§ WHAT THIS TASK INVOLVES: Print nothing but the lines below starting at the line that holds "traders, and investors" and ending at the line that holds "The sheep also", including both, each exactly as written.

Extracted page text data
______

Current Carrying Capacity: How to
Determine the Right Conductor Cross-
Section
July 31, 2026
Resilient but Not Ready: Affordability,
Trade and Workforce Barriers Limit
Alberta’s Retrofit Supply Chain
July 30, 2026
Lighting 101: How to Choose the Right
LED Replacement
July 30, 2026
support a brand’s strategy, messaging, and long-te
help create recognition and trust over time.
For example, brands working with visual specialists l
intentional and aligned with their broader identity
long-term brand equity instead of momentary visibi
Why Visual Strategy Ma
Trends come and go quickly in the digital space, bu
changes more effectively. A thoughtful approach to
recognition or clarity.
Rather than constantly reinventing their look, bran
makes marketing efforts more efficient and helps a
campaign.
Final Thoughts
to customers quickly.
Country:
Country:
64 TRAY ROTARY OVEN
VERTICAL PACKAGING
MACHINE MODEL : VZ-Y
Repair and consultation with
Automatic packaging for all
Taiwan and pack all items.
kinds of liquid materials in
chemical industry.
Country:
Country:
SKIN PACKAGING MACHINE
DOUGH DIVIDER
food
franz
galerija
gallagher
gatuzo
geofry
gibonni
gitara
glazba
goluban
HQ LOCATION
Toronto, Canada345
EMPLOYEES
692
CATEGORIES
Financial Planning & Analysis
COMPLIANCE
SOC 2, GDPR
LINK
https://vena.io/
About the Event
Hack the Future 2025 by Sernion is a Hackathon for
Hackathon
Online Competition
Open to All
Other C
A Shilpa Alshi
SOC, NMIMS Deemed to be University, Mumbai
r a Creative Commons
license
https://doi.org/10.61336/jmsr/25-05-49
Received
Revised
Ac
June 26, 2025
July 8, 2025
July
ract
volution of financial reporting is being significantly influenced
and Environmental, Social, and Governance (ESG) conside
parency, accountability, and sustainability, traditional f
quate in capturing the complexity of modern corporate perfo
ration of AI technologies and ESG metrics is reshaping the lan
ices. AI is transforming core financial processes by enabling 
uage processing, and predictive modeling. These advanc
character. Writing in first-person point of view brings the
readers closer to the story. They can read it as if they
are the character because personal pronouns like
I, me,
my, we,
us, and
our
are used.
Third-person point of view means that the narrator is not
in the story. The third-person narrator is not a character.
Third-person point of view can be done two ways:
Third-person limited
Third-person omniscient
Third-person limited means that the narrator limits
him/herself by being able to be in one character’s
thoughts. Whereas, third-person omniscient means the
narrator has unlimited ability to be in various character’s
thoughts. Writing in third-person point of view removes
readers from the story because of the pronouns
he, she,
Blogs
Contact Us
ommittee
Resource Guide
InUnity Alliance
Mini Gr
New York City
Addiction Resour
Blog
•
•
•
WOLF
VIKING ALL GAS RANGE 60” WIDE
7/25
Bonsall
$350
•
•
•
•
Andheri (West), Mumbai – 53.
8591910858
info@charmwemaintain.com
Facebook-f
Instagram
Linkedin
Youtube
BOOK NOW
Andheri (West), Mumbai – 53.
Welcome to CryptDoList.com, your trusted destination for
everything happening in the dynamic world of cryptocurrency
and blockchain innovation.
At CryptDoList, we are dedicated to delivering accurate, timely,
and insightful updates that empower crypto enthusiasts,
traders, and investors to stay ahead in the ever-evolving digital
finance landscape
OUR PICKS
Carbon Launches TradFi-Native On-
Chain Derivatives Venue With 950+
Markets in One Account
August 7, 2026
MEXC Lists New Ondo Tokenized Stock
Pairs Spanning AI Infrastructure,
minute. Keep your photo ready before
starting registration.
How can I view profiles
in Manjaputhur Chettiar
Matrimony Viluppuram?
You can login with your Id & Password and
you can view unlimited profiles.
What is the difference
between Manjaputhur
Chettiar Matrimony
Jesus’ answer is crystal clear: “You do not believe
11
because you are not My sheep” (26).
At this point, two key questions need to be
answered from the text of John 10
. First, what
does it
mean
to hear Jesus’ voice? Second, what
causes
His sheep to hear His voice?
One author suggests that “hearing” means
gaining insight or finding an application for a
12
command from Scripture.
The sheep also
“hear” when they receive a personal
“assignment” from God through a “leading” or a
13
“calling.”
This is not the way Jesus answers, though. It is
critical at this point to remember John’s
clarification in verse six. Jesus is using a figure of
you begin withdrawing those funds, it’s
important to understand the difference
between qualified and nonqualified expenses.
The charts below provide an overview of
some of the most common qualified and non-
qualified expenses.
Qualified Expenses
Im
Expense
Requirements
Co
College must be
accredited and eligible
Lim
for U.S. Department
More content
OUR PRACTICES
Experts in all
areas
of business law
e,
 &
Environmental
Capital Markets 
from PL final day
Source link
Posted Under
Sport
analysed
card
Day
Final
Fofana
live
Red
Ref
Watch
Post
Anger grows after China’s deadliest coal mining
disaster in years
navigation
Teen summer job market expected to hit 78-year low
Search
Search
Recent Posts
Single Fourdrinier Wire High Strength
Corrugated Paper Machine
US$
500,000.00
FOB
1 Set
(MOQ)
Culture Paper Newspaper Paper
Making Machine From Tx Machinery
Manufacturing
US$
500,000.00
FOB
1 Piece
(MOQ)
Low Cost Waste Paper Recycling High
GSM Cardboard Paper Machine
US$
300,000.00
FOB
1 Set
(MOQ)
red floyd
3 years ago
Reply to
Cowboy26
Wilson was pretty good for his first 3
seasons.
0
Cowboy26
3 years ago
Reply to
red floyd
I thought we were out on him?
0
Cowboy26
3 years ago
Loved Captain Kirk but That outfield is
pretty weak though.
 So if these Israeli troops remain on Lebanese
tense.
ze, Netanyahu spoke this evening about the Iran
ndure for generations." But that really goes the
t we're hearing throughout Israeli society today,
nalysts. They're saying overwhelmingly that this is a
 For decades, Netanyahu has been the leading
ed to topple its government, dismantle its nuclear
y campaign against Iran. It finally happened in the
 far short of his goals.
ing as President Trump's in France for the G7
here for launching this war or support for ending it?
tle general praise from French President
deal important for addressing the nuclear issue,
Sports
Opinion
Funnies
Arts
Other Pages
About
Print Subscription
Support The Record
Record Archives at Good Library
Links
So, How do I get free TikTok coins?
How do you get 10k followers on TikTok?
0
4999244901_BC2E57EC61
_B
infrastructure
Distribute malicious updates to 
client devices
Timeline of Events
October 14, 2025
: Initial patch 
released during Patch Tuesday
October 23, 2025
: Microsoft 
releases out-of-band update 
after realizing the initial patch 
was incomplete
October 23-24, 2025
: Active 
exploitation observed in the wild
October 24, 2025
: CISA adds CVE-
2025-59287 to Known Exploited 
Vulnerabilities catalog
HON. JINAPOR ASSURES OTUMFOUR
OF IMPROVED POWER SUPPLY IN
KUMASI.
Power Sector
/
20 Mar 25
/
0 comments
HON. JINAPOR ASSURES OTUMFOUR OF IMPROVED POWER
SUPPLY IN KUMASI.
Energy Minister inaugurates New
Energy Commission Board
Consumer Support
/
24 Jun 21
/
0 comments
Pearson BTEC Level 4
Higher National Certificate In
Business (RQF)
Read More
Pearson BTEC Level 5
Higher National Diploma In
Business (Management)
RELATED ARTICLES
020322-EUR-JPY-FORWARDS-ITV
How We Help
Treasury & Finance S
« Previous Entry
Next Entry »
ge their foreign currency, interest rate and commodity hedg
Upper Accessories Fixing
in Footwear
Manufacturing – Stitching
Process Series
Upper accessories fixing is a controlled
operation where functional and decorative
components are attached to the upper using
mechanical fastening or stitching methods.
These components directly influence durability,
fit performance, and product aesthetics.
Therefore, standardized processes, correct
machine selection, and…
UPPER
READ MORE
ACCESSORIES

______

§ RESPONSE FOR THIS EXERCISE:
traders, and investors to stay ahead in the ever-evolving digital
finance landscape
OUR PICKS
Carbon Launches TradFi-Native On-
Chain Derivatives Venue With 950+
Markets in One Account
August 7, 2026
MEXC Lists New Ondo Tokenized Stock
Pairs Spanning AI Infrastructure,
minute. Keep your photo ready before
starting registration.
How can I view profiles
in Manjaputhur Chettiar
Matrimony Viluppuram?
You can login with your Id & Password and
you can view unlimited profiles.
What is the difference
between Manjaputhur
Chettiar Matrimony
Jesus’ answer is crystal clear: “You do not believe
11
because you are not My sheep” (26).
At this point, two key questions need to be
answered from the text of John 10
. First, what
does it
mean
to hear Jesus’ voice? Second, what
causes
His sheep to hear His voice?
One author suggests that “hearing” means
gaining insight or finding an application for a
12
command from Scripture.
The sheep also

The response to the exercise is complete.